LIVE FROM MWC SHANGHAI 24: Qualcomm CFO and COO Akash Palkhiwala (pictured, right) hailed the impact AI will have across all the industries it now targets, highlighting new use cases particularly in the automotive sector.

Qualcomm has been on a mission to broaden its product portfolio beyond chips for smartphones for several years. It has diversified into automotive, XR, PCs and the Industrial market, all areas that look set to be transformed by fast-growing AI technology.

Reflecting on the company’s roadmap and timeline for these target markets, Palkhiwala noted that smartphones remain Qualcomm’s “base market and those devices are being transformed with AI.”

He then highlighted automotive as a market where it has “established ourselves as the leader for computing and AI on the device. There’s lots of new genAI use cases coming into the cockpit…I’d say that’s next.”

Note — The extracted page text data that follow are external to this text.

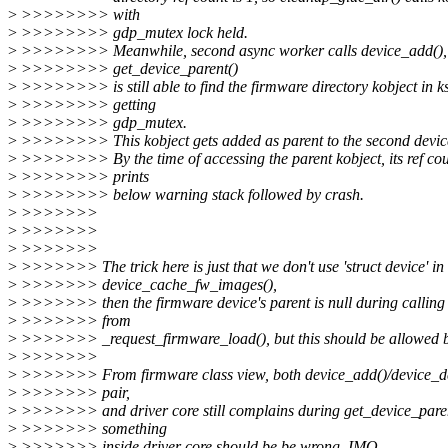
>
>>>>>>>> with
>
>>>>>>>> gdp_mutex lock held.
>
>>>>>>>> Meanwhile, second async worker calls device_add(),
>
>>>>>>>> get_device_parent()
>
>>>>>>>> is still able to find the firmware directory kobject in ks
>
>>>>>>>> getting
>
>>>>>>>> gdp_mutex.
>
>>>>>>>> This kobject gets added as parent to the second device
>
>>>>>>>> By the time of accessing the parent kobject, its ref co
>
>>>>>>>> prints
>
>>>>>>>> below warning stack followed by crash.
>
>>>>>>>
>
>>>>>>>
>
>>>>>>>
>
>>>>>>> The trick here is just that we don't use 'struct device' in
>
>>>>>>> device_cache_fw_images(),
>
>>>>>>> then the firmware device's parent is null during calling
>
>>>>>>> from
>
>>>>>>> _request_firmware_load(), but this should be allowed by
>
>>>>>>>
>
>>>>>>> From firmware class view, both device_add()/device_del
>
>>>>>>> pair,
>
>>>>>>> and driver core still complains during get_device_paren
>
>>>>>>> something
>
>>>>>>> inside driver core should be be wrong, IMO.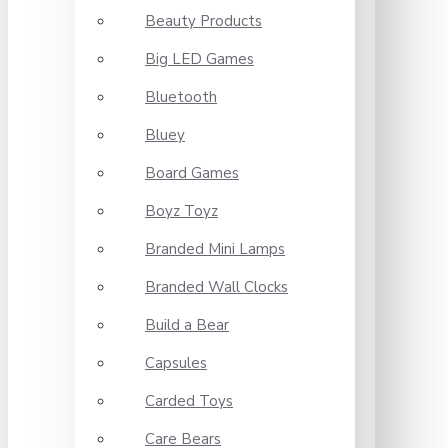
Beauty Products
Big LED Games
Bluetooth
Bluey
Board Games
Boyz Toyz
Branded Mini Lamps
Branded Wall Clocks
Build a Bear
Capsules
Carded Toys
Care Bears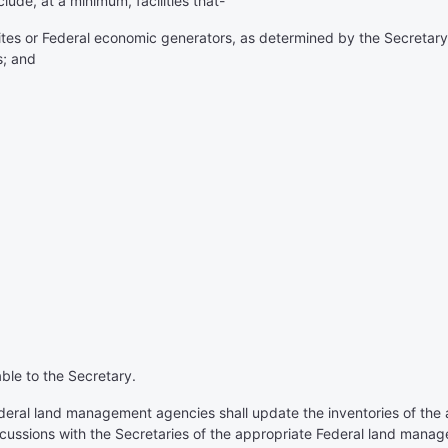
ude, at a minimum, facilities that-
ites or Federal economic generators, as determined by the Secretary 
s; and
able to the Secretary.
ederal land management agencies shall update the inventories of th
scussions with the Secretaries of the appropriate Federal land mana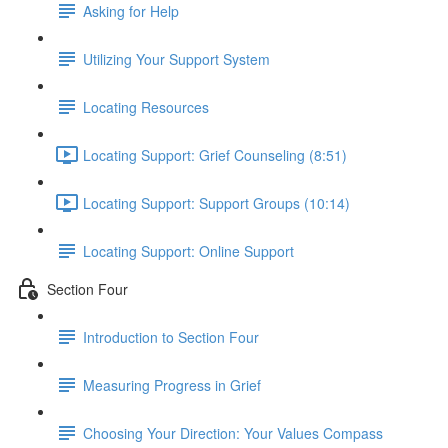
Asking for Help
Utilizing Your Support System
Locating Resources
Locating Support: Grief Counseling (8:51)
Locating Support: Support Groups (10:14)
Locating Support: Online Support
Section Four
Introduction to Section Four
Measuring Progress in Grief
Choosing Your Direction: Your Values Compass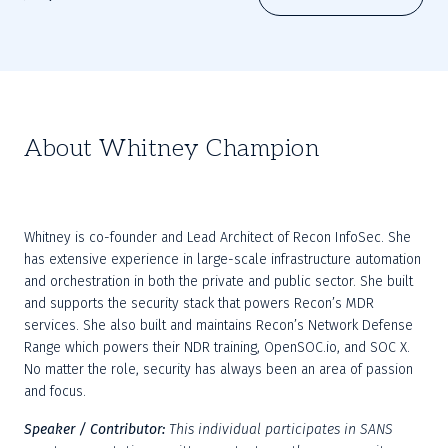
About Whitney Champion
Whitney is co-founder and Lead Architect of Recon InfoSec. She 
has extensive experience in large-scale infrastructure automation 
and orchestration in both the private and public sector. She built 
and supports the security stack that powers Recon’s MDR 
services. She also built and maintains Recon’s Network Defense 
Range which powers their NDR training, OpenSOC.io, and SOC X. 
No matter the role, security has always been an area of passion 
and focus.
Speaker / Contributor:
This individual participates in SANS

“XR, we’ve already proven ourselves from a tech perspective but XR might be the device that changes the most because of genAI. Using an AI assistant you’ll be able to do things you wouldn’t have done in the past because you won’t be constrained by form factor and size of display. All of that could change. That is a device that could have very significant disruption.”

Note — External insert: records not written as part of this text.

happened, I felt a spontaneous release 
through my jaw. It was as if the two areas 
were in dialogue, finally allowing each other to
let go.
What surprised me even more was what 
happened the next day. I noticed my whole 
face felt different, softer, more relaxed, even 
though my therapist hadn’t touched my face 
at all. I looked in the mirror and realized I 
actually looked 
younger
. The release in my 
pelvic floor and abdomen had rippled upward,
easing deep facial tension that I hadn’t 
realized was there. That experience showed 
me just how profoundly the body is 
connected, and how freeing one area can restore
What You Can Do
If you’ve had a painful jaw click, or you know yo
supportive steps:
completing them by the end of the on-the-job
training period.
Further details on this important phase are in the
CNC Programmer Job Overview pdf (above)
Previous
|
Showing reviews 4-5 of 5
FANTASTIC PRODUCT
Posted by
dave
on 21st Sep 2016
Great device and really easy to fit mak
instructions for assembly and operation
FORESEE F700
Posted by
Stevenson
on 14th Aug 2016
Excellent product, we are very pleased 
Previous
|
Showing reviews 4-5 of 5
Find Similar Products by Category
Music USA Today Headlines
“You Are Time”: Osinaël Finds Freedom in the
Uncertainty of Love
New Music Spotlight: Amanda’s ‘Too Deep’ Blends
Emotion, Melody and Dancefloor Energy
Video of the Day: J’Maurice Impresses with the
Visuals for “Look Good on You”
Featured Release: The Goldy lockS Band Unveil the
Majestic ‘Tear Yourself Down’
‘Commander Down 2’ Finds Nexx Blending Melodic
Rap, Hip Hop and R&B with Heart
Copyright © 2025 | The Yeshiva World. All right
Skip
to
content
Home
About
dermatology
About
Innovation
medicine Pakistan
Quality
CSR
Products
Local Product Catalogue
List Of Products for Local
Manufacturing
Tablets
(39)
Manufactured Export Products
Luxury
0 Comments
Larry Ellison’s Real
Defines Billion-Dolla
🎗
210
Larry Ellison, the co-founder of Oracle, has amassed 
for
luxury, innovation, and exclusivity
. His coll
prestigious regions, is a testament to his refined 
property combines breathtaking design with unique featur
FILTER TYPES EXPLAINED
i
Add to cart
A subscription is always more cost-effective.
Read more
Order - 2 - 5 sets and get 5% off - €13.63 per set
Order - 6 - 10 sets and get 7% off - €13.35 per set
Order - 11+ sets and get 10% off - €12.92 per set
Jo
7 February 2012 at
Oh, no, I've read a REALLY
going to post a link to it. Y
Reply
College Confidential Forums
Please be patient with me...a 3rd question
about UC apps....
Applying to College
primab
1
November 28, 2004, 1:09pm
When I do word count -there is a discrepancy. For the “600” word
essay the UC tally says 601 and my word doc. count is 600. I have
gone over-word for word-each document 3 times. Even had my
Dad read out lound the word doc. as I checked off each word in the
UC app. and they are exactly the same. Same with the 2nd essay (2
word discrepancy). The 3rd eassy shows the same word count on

“The next one in the sequence is PC and the last one is Industrial.”

The executive noted that seeing markets in this timeline “allows us to draw a longterm runway for the company.”

Intelligent cars
Palkhiwala highlighted the automotive market as one where the user experience could be hugely improved thanks to AI. “One of the challenges as an experience for the consumer is something goes wrong and there’s a light on the dashboard and you don’t know what it is. Then the effort to find out what is going on with the car, get an appointment, get it fixed is unnecessarily long.

“Why not take an AI model, train it on the manual of the car and make it available as a genAI experience to the end user where you have a conversation with the car about what’s wrong and then the car can offer you ways and how to repair it? It’s a very simple use case, technologically not that difficult to do, but it allows you to get over one of the things users don’t like about a car. The user experience of dealing with a  problem with a car is less than satisfactory and that could change.”